Egypt Feature: Cairo Cuts Gas Supplies to Israel --- Will the Power Play Backfire? (Mills)
Sunday, April 29, 2012 at 8:04
Scott Lucas in Avigdor Lieberman, EA Middle East and Turkey, Egypt, Foreign Policy magazine, Israel, Middle East and Iran, Robin Mills

Robin Mills writes for Foreign Policy:

It must be serious news to make Israel's ultra-hawkish foreign minister turn conciliatory. Yet Avigdor Lieberman described Egypt's April 22 cancellation of its deal to supply Israel with natural gas as "a trade dispute," minimizing the political repercussions of the end to the most significant economic tie between the two erstwhile adversaries. "To turn a business dispute into a diplomatic dispute would be a mistake," Lieberman counseled.

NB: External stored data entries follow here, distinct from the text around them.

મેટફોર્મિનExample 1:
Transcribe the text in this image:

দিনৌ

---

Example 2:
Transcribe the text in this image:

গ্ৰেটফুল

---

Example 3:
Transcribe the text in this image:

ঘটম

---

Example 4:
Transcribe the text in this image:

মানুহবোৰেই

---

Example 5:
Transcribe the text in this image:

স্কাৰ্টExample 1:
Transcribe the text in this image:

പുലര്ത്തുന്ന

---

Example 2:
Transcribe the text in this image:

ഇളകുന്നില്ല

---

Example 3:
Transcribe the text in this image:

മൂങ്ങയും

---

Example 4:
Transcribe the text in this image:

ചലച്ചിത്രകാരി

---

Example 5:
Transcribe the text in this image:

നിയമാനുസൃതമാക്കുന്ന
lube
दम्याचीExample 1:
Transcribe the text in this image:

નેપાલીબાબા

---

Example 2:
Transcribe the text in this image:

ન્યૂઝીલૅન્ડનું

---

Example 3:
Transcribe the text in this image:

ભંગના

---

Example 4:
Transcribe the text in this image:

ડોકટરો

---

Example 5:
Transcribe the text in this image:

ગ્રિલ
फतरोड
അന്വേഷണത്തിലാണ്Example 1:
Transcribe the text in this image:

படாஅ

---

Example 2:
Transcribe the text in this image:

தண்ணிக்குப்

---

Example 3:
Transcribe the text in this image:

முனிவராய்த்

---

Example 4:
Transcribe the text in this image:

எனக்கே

At first sight, the deal's cancellation is a blow to Israel. During normal times, 40 percent of its gas needs were met by Egypt. In the deal's absence, Israel's utility company has raised its rates by a third and has turned to burning expensive, dirty fuel oil. Even so, there are fears of blackouts this summer.

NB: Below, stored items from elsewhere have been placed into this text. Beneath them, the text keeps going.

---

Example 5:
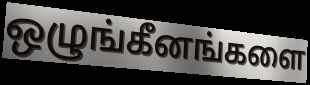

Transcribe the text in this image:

ஒழுங்கீனங்களை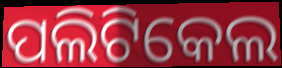
ପଲିଟିକେଲ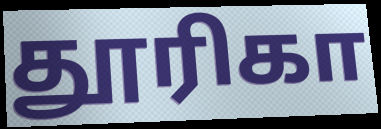
தூரிகாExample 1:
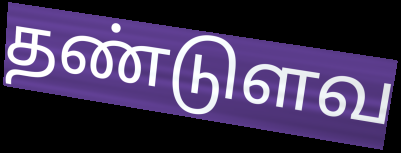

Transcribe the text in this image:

தண்டுளவ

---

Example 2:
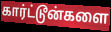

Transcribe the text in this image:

கார்ட்டூன்களை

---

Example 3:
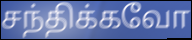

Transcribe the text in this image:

சந்திக்கவோ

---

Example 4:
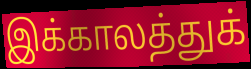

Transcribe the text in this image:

இக்காலத்துக்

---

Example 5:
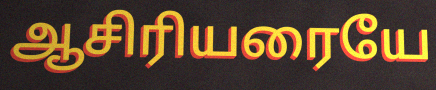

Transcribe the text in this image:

ஆசிரியரையே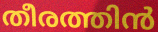
തീരത്തിൻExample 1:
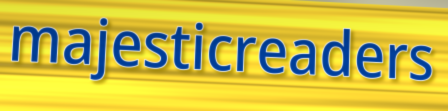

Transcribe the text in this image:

majesticreaders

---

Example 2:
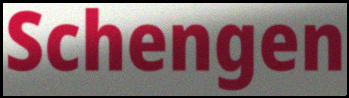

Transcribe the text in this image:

Schengen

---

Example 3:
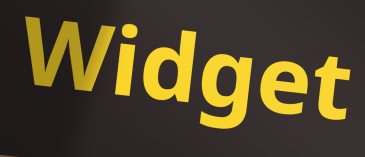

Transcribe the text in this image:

Widget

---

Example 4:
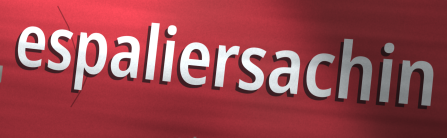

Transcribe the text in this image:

espaliersachin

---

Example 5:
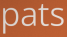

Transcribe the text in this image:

pats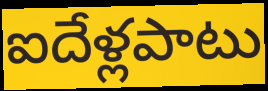
ఐదేళ్లపాటు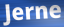
JerneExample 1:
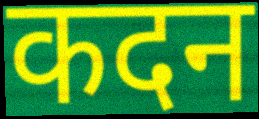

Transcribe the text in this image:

कदन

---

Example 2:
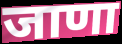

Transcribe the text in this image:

जाणा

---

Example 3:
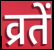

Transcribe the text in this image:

व्रतें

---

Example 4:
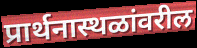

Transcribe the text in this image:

प्रार्थनास्थळांवरील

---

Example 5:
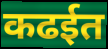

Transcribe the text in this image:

कढईत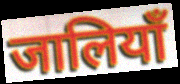
जालियाँ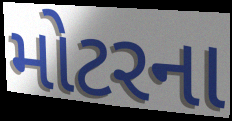
મોટરના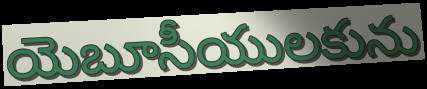
యెబూసీయులకునుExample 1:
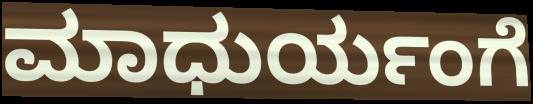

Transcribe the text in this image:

ಮಾಧುರ್ಯಂಗೆ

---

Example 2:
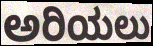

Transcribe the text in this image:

ಅರಿಯಲು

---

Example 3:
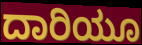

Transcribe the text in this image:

ದಾರಿಯೂ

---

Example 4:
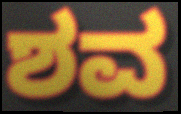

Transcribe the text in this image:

ಶವ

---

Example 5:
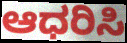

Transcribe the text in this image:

ಆಧರಿಸಿ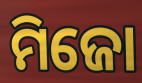
ମିଜୋ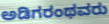
ಅಡಿಗರಂಥವರು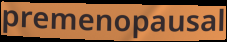
premenopausalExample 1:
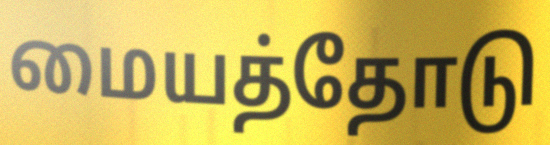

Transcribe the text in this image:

மையத்தோடு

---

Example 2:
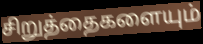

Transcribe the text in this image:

சிறுத்தைகளையும்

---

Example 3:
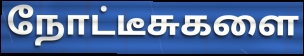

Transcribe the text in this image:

The formal cutoff was only the postscript to a long series of interruptions to the gas supply. The pipelines in the Sinai Peninsula have been bombed some 14 times since Egypt's revolution as law and order has broken down and Bedouin tribes have revenged their grievances against the government. Gas flowed to Israel for only 140 days last year, and 25 days in the first three months of this year.

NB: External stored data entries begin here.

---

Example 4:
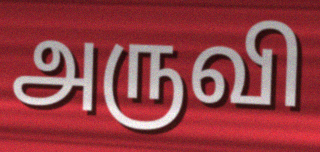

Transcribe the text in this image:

அருவி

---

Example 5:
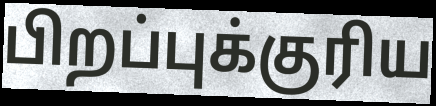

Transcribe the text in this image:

பிறப்புக்குரிய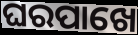
ଘରପାଖେ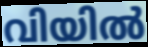
വിയിൽ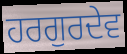
ਹਰਗੁਰਦੇਵ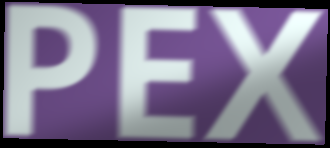
PEXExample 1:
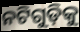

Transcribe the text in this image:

ନଟିଗୁଡ଼ିକୁ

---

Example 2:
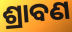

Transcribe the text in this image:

ଶ୍ରାବଣ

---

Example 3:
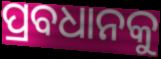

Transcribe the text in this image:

ପ୍ରବଧାନକୁ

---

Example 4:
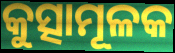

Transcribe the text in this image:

କୁତ୍ସାମୂଳକ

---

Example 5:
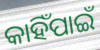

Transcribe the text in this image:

କାହିଁପାଇଁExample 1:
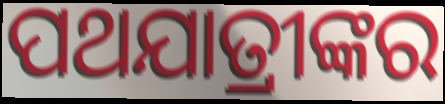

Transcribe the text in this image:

ପଥଯାତ୍ରୀଙ୍କର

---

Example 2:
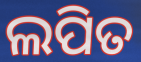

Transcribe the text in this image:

ଲପିତ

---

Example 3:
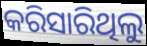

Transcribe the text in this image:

କରିସାରିଥିଲୁ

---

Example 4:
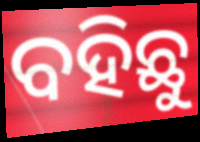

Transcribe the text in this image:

ବହିଛୁ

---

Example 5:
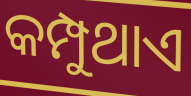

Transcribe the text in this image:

କମ୍ପୁଥାଏ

Other Israeli politicians were not as sanguine as Lieberman. Finance Minister Yuval Steinitzworried that the cancellation was "a dangerous precedent which casts a shadow on the peace agreements and the peaceful atmosphere between Egypt and Israel."

Yet the cancellation is neither a challenge to the Camp David Accords nor a purely commercial matter. The decision is instead a product of Egypt's muddled domestic politics, which means short-term pain for Tel Aviv but a longer-term strategic defeat for Cairo. As for the law, it's at least debatable: The 1979 peace treaty obliges Egypt and Israel to maintain normal economic relations, but the gas deal is dealt with in a 2005 memorandum of understanding referencing the treaty. Such memoranda are generally considered nonbinding in international law.

The gas deal with Israel has long been deeply unpopular in Egypt. Quite apart from the unpopularity of trading with a regional pariah, the deal is seen as a giveaway.